You must have come across the term called IP rating while going through spec sheets of smartphones. Now, IP rating gives some assurance that your smartphone is protected from dust and water. However, there are different IP ratings and just because your smartphone has some kind of IP rating, doesn’t necessarily mean it is completely safe. Here’s everything you need to know about IP ratings.
What is an IP rating
IP code rating stands for ‘Ingress Protection’ and it’s a measure of how much protection is offered by casings, body and other parts that cover electrical housings from dust and water. The keywords are dust and water. And not coffee, alcohol, sea water, hand sanitisers, etc. The ratings are standardised by the International Electrotechnical Commission (IEC). For a smartphone, to get an IP rating, the brand needs to send their phone to independent certified testing agencies before it’s launched. This agency conducts lab tests and then rates a particular device. A brand cannot claim any random IP rating without validating from a testing agency.
What is the cost involved in getting IP rating
The thing with IP rating is that it increases the cost of smartphones as it has to be provided by an external agency. While giving an exact cost figure for each smartphone is difficult, it all depends on what rating the brand is aiming for. For example, if a brand is confident that their phone will be able to pass the IP 66 testing then it will apply for IP 66 certification only. On the other hand, if a brand is sure to pass IP 68 testing, after conducting internal tests, then it will apply for IP 68 rating. It all depends on which IP test the smartphone brand wants to apply. The higher the IP rating the greater the costs. So, IP 68 rating costs more than IP 67 or IP 66. OnePlus had once claimed that adding IP 68 rating to the OnePlus 7 smartphone would have increased the cost of each device by up to $30.
So, there are two things that brands usually do. For budget devices, they usually skip IP rating as an additional cost will make their product less competitive. But they assure buyers of some degree of dust and water resistance from internal testing. Meanwhile, for flagship phones, they opt for IP ratings, after conducting internal tests, and flaunt that as a feature. For expensive phones, it’s easier to absorb such external costs.
How to read IP ratings
IP rating consists of two digits like 68, X8, 67 or 66. It’s always read as IP 6 and 8 or IP X and 8 and not 68 or 67 together. The first digit signifies protection from dust and particles and the maximum score is 6 on a scale of 0 to 6. A score of 6 means the body of the phone is dust tight. And if it’s 0 then ‘X’ is given. A rating of 5 means ‘dust protected’ or some amount of dust will go inside but the amount is less and will not affect the functioning of the electrical components. Usually, dust rating is either 5 or 6, because any score less than that makes little sense.

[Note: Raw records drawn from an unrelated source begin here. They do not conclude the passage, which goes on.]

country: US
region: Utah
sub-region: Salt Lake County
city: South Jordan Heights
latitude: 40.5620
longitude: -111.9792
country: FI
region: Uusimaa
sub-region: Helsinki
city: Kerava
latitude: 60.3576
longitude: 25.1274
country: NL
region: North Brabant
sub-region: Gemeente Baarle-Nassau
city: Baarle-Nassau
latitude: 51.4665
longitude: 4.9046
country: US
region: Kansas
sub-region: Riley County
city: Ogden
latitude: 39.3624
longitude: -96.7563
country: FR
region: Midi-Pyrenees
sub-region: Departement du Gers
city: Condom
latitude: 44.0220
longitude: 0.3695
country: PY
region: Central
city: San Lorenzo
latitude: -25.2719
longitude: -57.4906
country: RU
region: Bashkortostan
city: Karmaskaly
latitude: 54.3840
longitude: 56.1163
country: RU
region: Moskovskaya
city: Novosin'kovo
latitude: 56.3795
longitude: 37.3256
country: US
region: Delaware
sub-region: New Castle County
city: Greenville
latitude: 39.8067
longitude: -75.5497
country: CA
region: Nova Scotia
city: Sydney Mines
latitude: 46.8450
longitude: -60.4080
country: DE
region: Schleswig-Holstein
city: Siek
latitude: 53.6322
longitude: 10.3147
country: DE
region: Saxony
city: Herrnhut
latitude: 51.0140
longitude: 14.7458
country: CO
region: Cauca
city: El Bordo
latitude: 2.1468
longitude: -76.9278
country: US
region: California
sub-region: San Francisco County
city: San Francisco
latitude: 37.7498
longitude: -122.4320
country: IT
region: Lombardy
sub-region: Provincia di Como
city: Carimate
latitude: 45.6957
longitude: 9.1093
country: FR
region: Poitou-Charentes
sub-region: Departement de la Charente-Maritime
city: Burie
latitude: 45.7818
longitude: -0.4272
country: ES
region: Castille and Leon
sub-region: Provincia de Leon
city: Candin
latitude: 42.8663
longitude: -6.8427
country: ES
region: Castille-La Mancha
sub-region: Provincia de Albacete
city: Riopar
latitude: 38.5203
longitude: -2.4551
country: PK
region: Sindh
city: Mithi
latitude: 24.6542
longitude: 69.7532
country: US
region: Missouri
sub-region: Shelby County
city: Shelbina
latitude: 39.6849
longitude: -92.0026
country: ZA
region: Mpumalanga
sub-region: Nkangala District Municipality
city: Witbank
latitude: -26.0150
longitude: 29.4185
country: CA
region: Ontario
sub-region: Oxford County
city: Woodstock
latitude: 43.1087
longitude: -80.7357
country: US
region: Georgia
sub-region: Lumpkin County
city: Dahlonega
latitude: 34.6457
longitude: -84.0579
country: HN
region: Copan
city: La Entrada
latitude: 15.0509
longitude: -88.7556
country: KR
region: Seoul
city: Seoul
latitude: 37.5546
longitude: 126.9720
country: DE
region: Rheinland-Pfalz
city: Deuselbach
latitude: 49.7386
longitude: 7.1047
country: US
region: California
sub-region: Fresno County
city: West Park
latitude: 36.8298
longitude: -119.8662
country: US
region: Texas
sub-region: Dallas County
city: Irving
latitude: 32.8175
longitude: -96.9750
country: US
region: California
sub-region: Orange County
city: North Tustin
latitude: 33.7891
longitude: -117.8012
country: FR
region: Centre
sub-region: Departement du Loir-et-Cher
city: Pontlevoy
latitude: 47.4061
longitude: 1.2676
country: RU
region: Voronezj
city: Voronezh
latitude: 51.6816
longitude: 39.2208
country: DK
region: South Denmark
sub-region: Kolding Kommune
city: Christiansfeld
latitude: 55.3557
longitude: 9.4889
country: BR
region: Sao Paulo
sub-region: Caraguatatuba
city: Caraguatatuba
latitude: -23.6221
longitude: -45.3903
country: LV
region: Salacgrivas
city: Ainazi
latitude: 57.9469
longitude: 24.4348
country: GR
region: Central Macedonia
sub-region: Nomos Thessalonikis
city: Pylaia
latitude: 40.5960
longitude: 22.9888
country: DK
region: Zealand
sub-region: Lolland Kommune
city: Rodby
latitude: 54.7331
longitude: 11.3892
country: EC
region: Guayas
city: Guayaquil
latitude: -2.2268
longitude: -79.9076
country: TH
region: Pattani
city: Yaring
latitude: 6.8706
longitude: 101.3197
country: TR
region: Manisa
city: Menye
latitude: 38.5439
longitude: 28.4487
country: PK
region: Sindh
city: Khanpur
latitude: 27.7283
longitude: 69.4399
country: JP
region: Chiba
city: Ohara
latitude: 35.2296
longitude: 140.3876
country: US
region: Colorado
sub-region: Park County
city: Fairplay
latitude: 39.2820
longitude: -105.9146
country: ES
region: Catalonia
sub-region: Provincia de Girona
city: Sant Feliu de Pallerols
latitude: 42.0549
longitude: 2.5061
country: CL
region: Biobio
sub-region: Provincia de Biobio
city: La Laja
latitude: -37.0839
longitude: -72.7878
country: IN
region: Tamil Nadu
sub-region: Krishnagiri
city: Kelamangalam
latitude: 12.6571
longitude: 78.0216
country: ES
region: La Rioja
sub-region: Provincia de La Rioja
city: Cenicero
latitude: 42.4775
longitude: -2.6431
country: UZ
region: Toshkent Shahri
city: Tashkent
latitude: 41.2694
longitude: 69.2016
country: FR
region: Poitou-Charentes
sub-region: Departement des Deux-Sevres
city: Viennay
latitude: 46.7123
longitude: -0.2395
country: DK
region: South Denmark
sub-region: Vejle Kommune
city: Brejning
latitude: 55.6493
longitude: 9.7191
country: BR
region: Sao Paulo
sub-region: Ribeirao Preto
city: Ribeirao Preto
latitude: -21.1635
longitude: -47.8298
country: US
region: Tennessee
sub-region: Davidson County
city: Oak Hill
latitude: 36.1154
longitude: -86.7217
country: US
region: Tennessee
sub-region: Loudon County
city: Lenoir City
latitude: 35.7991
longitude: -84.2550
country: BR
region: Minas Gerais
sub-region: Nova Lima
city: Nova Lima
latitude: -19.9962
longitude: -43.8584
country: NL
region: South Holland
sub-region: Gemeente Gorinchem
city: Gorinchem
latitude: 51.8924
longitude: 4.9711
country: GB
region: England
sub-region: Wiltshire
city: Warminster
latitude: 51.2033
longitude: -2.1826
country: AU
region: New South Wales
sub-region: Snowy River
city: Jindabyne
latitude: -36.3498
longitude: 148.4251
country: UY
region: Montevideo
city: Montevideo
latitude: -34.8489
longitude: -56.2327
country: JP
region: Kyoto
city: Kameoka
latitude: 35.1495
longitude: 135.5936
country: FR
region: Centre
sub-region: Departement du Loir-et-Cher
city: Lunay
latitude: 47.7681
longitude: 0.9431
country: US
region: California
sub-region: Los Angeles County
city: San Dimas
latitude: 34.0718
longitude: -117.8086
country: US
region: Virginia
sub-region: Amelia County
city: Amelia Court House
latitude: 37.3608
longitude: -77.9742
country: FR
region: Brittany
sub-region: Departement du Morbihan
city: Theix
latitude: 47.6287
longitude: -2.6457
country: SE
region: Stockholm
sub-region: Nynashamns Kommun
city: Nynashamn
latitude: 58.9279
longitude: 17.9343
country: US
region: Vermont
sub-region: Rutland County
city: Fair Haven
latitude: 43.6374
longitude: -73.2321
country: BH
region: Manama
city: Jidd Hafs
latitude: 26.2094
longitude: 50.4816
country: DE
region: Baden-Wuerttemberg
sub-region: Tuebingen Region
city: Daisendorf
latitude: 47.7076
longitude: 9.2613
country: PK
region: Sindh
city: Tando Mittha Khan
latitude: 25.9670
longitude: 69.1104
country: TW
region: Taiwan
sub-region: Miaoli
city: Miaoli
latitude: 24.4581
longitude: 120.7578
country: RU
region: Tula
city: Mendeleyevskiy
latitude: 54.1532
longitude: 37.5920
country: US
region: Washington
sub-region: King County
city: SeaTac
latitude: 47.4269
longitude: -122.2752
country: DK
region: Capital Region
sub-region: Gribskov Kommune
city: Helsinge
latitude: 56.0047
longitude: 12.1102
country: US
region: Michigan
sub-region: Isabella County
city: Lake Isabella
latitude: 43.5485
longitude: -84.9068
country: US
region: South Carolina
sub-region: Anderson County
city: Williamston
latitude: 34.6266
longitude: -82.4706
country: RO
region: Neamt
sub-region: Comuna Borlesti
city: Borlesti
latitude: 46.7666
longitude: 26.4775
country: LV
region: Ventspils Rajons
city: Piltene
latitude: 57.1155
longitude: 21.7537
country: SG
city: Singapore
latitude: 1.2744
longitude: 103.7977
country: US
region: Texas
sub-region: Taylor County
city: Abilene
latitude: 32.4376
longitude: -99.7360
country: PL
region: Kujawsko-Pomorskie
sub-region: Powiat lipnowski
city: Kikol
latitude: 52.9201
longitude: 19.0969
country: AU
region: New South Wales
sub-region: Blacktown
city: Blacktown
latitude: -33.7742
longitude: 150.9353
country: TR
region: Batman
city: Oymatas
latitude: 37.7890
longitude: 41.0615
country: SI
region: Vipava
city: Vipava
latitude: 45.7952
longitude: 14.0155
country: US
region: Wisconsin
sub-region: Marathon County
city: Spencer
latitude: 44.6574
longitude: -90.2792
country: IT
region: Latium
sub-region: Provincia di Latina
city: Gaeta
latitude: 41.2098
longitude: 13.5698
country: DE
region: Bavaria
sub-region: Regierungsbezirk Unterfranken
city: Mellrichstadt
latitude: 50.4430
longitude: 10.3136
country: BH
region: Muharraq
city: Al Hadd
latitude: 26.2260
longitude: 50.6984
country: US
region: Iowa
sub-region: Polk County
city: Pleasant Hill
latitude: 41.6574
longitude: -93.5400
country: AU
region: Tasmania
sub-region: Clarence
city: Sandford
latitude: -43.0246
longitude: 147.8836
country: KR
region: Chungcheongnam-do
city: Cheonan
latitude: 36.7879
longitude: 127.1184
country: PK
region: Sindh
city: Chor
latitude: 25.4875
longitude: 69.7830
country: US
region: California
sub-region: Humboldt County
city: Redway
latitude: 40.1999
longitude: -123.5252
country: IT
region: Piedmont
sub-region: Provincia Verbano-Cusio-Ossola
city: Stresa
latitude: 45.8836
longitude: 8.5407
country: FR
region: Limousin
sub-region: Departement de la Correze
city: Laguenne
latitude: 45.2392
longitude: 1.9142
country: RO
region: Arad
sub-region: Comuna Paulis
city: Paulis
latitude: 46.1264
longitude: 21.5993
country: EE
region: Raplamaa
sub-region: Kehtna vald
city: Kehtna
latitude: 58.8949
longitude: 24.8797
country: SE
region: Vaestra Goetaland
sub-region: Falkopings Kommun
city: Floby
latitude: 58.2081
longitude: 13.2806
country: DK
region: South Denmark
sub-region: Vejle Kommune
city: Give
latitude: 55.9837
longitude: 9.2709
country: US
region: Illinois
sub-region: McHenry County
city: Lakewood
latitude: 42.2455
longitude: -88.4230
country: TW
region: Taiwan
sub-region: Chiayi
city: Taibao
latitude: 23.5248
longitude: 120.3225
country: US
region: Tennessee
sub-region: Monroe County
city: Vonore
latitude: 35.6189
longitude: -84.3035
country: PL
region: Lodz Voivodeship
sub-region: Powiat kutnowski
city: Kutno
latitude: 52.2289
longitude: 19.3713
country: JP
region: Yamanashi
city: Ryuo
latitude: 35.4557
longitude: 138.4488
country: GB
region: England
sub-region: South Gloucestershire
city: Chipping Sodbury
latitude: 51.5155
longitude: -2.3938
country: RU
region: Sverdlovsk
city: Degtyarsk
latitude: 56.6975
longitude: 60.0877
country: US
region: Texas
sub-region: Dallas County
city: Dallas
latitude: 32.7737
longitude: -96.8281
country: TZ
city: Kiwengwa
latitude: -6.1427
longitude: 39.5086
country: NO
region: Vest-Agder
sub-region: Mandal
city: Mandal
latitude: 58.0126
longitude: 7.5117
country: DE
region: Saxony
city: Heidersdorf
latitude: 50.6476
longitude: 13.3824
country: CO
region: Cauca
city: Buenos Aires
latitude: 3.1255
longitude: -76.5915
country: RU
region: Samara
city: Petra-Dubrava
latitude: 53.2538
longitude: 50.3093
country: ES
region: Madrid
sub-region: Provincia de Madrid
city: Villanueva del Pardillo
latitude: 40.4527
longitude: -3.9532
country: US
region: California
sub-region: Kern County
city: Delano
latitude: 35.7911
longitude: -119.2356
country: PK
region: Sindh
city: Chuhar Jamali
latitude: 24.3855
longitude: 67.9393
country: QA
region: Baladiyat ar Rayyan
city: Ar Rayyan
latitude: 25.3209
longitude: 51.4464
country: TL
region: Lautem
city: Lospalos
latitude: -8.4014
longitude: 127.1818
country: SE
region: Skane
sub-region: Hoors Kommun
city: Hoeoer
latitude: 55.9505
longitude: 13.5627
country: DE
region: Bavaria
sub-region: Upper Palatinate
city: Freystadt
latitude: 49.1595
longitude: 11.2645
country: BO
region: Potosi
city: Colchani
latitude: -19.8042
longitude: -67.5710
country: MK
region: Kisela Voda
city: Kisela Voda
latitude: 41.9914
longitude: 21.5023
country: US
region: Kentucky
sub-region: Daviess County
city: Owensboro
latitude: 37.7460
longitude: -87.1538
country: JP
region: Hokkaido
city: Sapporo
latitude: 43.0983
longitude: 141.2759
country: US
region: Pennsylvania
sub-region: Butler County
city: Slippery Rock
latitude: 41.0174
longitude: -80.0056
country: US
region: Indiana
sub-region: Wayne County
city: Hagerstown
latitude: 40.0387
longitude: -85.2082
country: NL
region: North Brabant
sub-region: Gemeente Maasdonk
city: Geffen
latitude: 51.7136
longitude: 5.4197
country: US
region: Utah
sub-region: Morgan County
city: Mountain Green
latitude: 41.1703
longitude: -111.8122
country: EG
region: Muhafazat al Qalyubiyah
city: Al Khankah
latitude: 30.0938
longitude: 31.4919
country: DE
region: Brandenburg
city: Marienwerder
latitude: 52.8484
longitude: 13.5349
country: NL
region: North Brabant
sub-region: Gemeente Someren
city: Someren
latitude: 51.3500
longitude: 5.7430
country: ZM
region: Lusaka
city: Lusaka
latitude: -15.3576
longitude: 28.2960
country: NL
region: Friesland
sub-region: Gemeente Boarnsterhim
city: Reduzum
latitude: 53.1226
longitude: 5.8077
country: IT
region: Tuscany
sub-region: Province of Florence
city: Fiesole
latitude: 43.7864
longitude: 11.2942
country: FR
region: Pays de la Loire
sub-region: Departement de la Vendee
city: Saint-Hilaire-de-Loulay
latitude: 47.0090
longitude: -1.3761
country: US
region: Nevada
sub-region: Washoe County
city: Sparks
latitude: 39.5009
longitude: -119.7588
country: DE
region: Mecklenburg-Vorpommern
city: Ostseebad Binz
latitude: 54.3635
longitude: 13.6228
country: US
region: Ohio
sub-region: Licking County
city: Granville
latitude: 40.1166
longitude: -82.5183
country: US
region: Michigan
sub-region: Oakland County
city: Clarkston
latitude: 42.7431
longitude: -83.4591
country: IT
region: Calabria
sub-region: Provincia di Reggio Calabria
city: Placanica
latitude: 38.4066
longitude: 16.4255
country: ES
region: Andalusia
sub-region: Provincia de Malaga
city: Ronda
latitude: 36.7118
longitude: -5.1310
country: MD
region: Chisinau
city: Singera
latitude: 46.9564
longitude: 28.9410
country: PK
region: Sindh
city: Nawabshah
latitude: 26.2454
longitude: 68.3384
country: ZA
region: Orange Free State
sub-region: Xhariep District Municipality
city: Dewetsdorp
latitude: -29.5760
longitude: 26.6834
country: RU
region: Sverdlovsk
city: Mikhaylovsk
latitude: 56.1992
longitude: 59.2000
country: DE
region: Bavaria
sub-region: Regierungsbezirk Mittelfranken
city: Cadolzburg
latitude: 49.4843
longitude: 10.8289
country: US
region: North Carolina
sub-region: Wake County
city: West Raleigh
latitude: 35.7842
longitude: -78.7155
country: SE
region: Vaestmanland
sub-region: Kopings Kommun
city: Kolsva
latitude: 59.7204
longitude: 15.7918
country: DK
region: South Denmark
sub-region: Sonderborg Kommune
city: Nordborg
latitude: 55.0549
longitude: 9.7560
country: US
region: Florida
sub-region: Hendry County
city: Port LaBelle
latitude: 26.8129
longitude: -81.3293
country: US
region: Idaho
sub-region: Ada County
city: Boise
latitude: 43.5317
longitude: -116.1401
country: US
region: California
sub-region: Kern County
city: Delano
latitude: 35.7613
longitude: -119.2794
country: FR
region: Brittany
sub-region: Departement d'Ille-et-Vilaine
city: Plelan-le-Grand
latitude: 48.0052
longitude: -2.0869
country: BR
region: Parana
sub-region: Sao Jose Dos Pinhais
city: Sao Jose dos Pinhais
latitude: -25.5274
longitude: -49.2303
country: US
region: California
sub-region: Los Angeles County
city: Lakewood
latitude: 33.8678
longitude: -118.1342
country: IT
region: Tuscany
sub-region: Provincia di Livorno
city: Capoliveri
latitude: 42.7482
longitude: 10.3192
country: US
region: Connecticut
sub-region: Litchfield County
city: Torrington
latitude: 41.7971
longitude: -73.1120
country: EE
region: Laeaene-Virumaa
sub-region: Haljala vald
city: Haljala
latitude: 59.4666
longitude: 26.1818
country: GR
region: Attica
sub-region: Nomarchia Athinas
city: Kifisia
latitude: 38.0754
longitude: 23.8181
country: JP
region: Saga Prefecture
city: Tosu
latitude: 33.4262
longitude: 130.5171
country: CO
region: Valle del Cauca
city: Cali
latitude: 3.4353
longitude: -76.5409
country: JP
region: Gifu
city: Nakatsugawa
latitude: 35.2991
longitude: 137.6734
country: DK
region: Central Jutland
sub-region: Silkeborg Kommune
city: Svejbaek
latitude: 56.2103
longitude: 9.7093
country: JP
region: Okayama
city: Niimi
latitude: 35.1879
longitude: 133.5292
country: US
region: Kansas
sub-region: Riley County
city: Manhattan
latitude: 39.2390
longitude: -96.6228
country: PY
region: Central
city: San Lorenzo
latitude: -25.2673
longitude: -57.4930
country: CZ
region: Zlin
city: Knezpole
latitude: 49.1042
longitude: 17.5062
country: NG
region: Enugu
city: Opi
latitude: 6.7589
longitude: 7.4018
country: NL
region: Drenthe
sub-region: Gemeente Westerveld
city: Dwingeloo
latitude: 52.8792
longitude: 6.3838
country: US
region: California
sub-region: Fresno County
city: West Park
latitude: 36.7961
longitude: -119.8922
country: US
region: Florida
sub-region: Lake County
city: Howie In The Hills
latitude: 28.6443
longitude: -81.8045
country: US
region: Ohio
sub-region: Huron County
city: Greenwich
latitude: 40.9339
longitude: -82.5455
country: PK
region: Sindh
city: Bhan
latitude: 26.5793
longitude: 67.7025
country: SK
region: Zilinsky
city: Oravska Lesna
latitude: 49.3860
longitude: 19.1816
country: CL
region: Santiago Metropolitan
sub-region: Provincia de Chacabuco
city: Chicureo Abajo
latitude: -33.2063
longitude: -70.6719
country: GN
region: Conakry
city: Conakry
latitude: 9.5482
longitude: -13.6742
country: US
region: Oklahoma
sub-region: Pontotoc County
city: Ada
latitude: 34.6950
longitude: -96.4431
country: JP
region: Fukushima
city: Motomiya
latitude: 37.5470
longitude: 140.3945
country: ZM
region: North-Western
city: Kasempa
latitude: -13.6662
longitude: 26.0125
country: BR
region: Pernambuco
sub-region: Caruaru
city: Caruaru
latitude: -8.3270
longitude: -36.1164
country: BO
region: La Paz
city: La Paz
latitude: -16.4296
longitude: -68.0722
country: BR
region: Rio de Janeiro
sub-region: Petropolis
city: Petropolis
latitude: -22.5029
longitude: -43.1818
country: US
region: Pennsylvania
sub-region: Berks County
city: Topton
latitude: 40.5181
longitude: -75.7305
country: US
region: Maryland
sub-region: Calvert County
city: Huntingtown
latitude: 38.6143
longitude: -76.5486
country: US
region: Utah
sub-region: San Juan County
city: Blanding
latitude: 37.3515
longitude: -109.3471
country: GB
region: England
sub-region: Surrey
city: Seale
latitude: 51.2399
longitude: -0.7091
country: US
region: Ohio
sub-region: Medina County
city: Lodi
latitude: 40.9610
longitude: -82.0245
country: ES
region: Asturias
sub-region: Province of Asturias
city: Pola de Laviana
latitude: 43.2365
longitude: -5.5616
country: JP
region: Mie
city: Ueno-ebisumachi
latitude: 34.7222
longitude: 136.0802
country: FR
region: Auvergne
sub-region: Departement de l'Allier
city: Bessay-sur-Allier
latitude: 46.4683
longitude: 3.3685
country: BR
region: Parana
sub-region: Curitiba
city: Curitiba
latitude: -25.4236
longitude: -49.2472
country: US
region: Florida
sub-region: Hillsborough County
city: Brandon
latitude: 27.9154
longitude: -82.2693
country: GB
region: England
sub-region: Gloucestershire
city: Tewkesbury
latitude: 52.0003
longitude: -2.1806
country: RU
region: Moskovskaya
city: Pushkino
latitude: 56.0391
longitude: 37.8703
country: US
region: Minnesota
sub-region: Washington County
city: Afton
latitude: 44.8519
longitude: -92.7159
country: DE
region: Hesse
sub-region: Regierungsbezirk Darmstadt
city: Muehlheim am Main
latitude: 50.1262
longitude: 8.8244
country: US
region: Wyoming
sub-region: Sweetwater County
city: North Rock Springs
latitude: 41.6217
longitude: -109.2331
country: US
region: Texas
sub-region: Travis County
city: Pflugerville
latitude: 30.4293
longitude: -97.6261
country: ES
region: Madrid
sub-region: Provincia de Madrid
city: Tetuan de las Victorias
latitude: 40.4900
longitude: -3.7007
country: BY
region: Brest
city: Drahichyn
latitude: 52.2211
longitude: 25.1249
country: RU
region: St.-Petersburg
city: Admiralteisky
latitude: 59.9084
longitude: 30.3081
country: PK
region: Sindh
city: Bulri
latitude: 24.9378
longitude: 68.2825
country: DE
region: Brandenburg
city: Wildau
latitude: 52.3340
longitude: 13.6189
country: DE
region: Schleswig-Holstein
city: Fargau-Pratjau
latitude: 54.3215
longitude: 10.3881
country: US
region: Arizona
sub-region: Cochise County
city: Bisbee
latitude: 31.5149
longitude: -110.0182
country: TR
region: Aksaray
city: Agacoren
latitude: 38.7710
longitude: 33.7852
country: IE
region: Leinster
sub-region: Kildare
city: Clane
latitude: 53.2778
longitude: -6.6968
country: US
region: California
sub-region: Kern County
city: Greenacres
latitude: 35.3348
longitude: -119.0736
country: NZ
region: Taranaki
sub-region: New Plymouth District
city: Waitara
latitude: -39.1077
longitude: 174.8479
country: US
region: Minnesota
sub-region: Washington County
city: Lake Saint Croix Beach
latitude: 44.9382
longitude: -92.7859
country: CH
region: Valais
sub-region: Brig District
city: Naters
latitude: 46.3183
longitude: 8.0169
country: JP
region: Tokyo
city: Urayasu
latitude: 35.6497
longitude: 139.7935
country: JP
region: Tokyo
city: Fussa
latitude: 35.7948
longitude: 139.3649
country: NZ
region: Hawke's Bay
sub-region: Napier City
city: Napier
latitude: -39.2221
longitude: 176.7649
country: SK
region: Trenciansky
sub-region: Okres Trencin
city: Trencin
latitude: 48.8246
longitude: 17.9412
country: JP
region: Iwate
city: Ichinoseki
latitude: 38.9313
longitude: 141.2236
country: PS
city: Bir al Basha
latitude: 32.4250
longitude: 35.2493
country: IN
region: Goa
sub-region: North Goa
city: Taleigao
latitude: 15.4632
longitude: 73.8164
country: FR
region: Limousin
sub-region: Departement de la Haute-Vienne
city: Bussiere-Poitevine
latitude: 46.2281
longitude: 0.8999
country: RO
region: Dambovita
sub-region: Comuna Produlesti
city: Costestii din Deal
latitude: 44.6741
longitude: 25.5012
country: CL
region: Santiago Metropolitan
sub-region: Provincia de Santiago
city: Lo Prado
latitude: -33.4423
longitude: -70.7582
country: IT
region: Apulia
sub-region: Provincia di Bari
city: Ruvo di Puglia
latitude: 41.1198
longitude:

The second digit signifies water resistance and it is measured in the range of between 0 to 8. A rating of 8 means the device can be immersed in water beyond 1 metre for 30 minutes. Anything beyond these limits is not tested for IP rating.
What does IPX8, IP66, IP67, IP68 mean
The new foldable phones from Samsung offer IP X8 rating. This means it is protected from water but has zero protection from dust as denoted by ‘X’. Now, the problem is a wet device easily attracts dust and coarse particles. Without any dust resistance, these particles may either put scratches on the fragile flexible display or worst, some particles may enter the hinge mechanism of the foldable phones and create problems.
So, ideally, you should totally avoid going to the beach with the new foldable phones, as there’s no protection from either the salty water or sand particles.
Other common ratings are IP66, IP67 and IP68. While IP68 offers maximum protection from dust and water, IP67 offers full protection from dust but some protection from water. An IP 67 rated phone can be used in the rain or it will be fine if some water falls on it. On the other IP66 maximum protection from dust but very less protection from water. A little spray of water, accidental spills, or light rain is fine, but anything beyond that may ruin a IP66 rated phone.
IP ratings doesn’t offer full protection
Note that IP ratings are only meant for dust and water. It is not tested for coffee, alcohol, hand sanitiser, sea water and other substances that may react to the adhesive or colour coating of the phone. If the adhesive holding the case of the phone is damaged, then the device no longer remains IP68 dust and water resistant. Also, if there’s any damage from accidental drops, the phone may not be protected any longer, especially if the frame is dented or the screen is broken. Also, an IP rating in no way defines how tough your phone is.